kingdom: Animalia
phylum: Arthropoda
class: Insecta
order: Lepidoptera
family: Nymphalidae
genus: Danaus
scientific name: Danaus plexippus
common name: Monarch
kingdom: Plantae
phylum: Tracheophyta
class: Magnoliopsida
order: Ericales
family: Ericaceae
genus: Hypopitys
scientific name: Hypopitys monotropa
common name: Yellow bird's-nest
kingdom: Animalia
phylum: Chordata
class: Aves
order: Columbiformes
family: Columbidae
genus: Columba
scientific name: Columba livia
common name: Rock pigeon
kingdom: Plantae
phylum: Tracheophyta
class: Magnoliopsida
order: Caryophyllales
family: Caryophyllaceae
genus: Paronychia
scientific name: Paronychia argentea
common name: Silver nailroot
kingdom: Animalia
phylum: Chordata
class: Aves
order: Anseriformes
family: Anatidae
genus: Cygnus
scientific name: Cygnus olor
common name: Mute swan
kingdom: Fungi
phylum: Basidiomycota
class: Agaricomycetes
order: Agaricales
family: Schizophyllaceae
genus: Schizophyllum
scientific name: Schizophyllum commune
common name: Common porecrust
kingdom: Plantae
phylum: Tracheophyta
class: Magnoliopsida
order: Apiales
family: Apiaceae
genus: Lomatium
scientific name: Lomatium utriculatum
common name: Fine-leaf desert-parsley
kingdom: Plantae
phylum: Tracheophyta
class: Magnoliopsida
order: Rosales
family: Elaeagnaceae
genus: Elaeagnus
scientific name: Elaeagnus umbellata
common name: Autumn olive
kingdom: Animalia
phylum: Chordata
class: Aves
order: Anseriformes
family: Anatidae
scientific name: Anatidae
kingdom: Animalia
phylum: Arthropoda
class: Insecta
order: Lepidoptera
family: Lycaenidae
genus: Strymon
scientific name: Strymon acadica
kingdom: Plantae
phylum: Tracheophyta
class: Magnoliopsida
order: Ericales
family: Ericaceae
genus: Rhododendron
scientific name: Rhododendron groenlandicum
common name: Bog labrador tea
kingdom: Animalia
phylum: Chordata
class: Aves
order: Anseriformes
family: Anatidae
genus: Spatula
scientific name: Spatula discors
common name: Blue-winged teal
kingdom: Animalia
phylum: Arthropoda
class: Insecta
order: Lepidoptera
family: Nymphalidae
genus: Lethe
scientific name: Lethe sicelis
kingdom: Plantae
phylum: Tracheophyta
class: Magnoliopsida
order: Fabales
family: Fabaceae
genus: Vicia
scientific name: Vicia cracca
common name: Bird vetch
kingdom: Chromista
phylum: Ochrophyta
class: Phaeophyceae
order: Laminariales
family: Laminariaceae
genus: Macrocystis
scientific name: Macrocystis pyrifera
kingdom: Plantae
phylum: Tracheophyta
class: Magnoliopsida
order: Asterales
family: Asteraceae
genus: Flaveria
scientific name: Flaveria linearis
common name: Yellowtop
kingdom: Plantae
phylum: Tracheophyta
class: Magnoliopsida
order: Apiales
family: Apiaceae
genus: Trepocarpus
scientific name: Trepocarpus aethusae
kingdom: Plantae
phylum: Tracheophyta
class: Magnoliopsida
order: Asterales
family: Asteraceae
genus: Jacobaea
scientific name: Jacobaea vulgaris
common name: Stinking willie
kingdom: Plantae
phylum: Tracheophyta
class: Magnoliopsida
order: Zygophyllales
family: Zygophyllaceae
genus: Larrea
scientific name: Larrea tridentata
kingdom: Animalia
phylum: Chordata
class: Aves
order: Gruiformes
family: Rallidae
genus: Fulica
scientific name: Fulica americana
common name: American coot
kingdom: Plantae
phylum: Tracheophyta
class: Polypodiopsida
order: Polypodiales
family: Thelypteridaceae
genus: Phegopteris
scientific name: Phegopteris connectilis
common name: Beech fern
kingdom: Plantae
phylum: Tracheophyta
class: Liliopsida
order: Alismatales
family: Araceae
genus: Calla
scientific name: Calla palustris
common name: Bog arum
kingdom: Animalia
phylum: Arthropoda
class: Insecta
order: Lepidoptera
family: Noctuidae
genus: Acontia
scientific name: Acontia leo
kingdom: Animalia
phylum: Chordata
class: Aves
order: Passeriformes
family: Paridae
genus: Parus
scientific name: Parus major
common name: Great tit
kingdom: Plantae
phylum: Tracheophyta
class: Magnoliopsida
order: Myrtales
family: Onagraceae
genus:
────
**Your objective**. Present every one of the lines above as a numbered list, leaving out any blank lines.

**Complete output**.
1. kingdom: Animalia
2. phylum: Arthropoda
3. class: Insecta
4. order: Lepidoptera
5. family: Nymphalidae
6. genus: Danaus
7. scientific name: Danaus plexippus
8. common name: Monarch
9. kingdom: Plantae
10. phylum: Tracheophyta
11. class: Magnoliopsida
12. order: Ericales
13. family: Ericaceae
14. genus: Hypopitys
15. scientific name: Hypopitys monotropa
16. common name: Yellow bird's-nest
17. kingdom: Animalia
18. phylum: Chordata
19. class: Aves
20. order: Columbiformes
21. family: Columbidae
22. genus: Columba
23. scientific name: Columba livia
24. common name: Rock pigeon
25. kingdom: Plantae
26. phylum: Tracheophyta
27. class: Magnoliopsida
28. order: Caryophyllales
29. family: Caryophyllaceae
30. genus: Paronychia
31. scientific name: Paronychia argentea
32. common name: Silver nailroot
33. kingdom: Animalia
34. phylum: Chordata
35. class: Aves
36. order: Anseriformes
37. family: Anatidae
38. genus: Cygnus
39. scientific name: Cygnus olor
40. common name: Mute swan
41. kingdom: Fungi
42. phylum: Basidiomycota
43. class: Agaricomycetes
44. order: Agaricales
45. family: Schizophyllaceae
46. genus: Schizophyllum
47. scientific name: Schizophyllum commune
48. common name: Common porecrust
49. kingdom: Plantae
50. phylum: Tracheophyta
51. class: Magnoliopsida
52. order: Apiales
53. family: Apiaceae
54. genus: Lomatium
55. scientific name: Lomatium utriculatum
56. common name: Fine-leaf desert-parsley
57. kingdom: Plantae
58. phylum: Tracheophyta
59. class: Magnoliopsida
60. order: Rosales
61. family: Elaeagnaceae
62. genus: Elaeagnus
63. scientific name: Elaeagnus umbellata
64. common name: Autumn olive
65. kingdom: Animalia
66. phylum: Chordata
67. class: Aves
68. order: Anseriformes
69. family: Anatidae
70. scientific name: Anatidae
71. kingdom: Animalia
72. phylum: Arthropoda
73. class: Insecta
74. order: Lepidoptera
75. family: Lycaenidae
76. genus: Strymon
77. scientific name: Strymon acadica
78. kingdom: Plantae
79. phylum: Tracheophyta
80. class: Magnoliopsida
81. order: Ericales
82. family: Ericaceae
83. genus: Rhododendron
84. scientific name: Rhododendron groenlandicum
85. common name: Bog labrador tea
86. kingdom: Animalia
87. phylum: Chordata
88. class: Aves
89. order: Anseriformes
90. family: Anatidae
91. genus: Spatula
92. scientific name: Spatula discors
93. common name: Blue-winged teal
94. kingdom: Animalia
95. phylum: Arthropoda
96. class: Insecta
97. order: Lepidoptera
98. family: Nymphalidae
99. genus: Lethe
100. scientific name: Lethe sicelis
101. kingdom: Plantae
102. phylum: Tracheophyta
103. class: Magnoliopsida
104. order: Fabales
105. family: Fabaceae
106. genus: Vicia
107. scientific name: Vicia cracca
108. common name: Bird vetch
109. kingdom: Chromista
110. phylum: Ochrophyta
111. class: Phaeophyceae
112. order: Laminariales
113. family: Laminariaceae
114. genus: Macrocystis
115. scientific name: Macrocystis pyrifera
116. kingdom: Plantae
117. phylum: Tracheophyta
118. class: Magnoliopsida
119. order: Asterales
120. family: Asteraceae
121. genus: Flaveria
122. scientific name: Flaveria linearis
123. common name: Yellowtop
124. kingdom: Plantae
125. phylum: Tracheophyta
126. class: Magnoliopsida
127. order: Apiales
128. family: Apiaceae
129. genus: Trepocarpus
130. scientific name: Trepocarpus aethusae
131. kingdom: Plantae
132. phylum: Tracheophyta
133. class: Magnoliopsida
134. order: Asterales
135. family: Asteraceae
136. genus: Jacobaea
137. scientific name: Jacobaea vulgaris
138. common name: Stinking willie
139. kingdom: Plantae
140. phylum: Tracheophyta
141. class: Magnoliopsida
142. order: Zygophyllales
143. family: Zygophyllaceae
144. genus: Larrea
145. scientific name: Larrea tridentata
146. kingdom: Animalia
147. phylum: Chordata
148. class: Aves
149. order: Gruiformes
150. family: Rallidae
151. genus: Fulica
152. scientific name: Fulica americana
153. common name: American coot
154. kingdom: Plantae
155. phylum: Tracheophyta
156. class: Polypodiopsida
157. order: Polypodiales
158. family: Thelypteridaceae
159. genus: Phegopteris
160. scientific name: Phegopteris connectilis
161. common name: Beech fern
162. kingdom: Plantae
163. phylum: Tracheophyta
164. class: Liliopsida
165. order: Alismatales
166. family: Araceae
167. genus: Calla
168. scientific name: Calla palustris
169. common name: Bog arum
170. kingdom: Animalia
171. phylum: Arthropoda
172. class: Insecta
173. order: Lepidoptera
174. family: Noctuidae
175. genus: Acontia
176. scientific name: Acontia leo
177. kingdom: Animalia
178. phylum: Chordata
179. class: Aves
180. order: Passeriformes
181. family: Paridae
182. genus: Parus
183. scientific name: Parus major
184. common name: Great tit
185. kingdom: Plantae
186. phylum: Tracheophyta
187. class: Magnoliopsida
188. order: Myrtales
189. family: Onagraceae
190. genus:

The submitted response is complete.